Open jglick opened 2 years ago

jglick commented 2 years ago

Never managed to adjust the AWS demo to use an external issuer because neither GCS nor GitHub Pages worked (https://github.com/jenkinsci/oidc-provider-plugin/pull/8#discussion_r842260611), so we need a different free hosting site with TLS and support for Content-Type. render.com looks promising.

elinesterov commented 1 year ago

What is an external issuer in this context? I cannot see any options in the code to rely on the non-jenkins oidc plugin to do JWT signing. Does this reference to the fact that I'll host my opened configuration and JWKS on another URL (e.g., serving from S3 bucket?)

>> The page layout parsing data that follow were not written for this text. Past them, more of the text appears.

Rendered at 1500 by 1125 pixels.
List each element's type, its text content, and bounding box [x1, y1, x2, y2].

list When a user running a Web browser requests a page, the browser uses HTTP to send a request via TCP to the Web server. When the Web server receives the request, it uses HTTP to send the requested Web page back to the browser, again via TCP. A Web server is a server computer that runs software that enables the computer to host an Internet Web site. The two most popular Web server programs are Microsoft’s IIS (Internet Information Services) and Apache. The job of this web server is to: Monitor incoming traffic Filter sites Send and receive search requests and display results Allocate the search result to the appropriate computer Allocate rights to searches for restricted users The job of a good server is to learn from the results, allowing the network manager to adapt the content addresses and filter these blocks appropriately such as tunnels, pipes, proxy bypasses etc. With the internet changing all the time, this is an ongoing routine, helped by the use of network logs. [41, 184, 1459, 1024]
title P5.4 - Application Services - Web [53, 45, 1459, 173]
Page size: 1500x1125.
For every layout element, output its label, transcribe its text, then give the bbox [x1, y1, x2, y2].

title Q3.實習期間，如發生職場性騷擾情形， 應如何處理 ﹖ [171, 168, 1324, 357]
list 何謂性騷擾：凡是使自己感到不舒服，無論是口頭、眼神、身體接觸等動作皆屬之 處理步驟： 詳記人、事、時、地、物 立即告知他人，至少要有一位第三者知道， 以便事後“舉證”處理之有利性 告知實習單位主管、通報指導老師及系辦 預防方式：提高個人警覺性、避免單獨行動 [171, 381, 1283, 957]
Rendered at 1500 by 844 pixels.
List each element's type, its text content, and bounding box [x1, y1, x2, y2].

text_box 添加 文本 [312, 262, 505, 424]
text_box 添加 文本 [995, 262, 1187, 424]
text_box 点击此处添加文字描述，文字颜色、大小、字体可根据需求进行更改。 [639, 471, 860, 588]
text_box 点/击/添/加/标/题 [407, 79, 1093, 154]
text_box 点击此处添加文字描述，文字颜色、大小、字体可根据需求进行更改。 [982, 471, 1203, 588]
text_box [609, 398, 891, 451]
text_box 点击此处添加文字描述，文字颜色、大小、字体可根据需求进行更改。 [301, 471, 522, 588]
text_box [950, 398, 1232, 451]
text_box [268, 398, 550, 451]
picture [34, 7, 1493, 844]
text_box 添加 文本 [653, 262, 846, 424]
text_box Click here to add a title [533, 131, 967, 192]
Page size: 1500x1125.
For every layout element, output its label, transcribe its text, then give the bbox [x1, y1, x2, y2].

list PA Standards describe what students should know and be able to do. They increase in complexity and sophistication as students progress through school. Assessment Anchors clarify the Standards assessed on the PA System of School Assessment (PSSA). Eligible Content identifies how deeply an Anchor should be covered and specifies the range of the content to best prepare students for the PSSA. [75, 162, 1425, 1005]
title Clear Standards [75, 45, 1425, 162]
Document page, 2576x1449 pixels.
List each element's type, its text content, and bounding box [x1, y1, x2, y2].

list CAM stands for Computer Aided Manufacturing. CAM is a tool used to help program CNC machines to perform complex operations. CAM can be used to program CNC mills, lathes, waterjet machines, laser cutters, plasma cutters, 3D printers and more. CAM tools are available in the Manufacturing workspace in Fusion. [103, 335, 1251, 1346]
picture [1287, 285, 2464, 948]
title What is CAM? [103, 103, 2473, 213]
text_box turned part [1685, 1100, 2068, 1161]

I would suggest renaming external issuer in this case to something like oidc metadata location to avoid confusion.

As a side note:

AWS secures communication with some OIDC identity providers (IdPs) through our library of trusted root certificate authorities (CAs) instead of using a certificate thumbprint to verify your IdP server certificate. These OIDC IdPs include Auth0, GitHub, Google, and those that use an Amazon S3 bucket to host a JSON Web Key Set (JWKS) endpoint. In these cases, your legacy thumbprint remains in your configuration, but is no longer used for validation.

AWS updated documentation that probable after issue were filed. Sif you put JWKS and openiid-connect to S3 bucket you don't need to deal with thumbrints.

jglick commented 1 year ago

Basically it just means picking some URL unrelated to the Jenkins controller, hosting two static files there (the OIDC well-known metadata and the JWKS), and configuring the issuer in the Jenkins credentials entry to point to this external URL rather than the Jenkins root URL.

It sounds simple but the server need to have a proper TLS certificate and the relying party may be finicky about Content-Type headers, and for purposes of a demo anyone could run I was hoping for some sort of freemium service with easy signup. GH Pages would have been a good choice (anyone with a GH account can publish with little hassle) but sent the wrong content type because it only pays attention to file extension and the OIDC spec requires the well-known endpoint to be JSON but not a *.json URL, to my frustration.

elinesterov commented 1 year ago

Thank you for the clarification @jglick

It sounds simple

I know how complicated it is :) especially regarding content type which is not a part of the spec but many enforce its validation (for multiple reasons).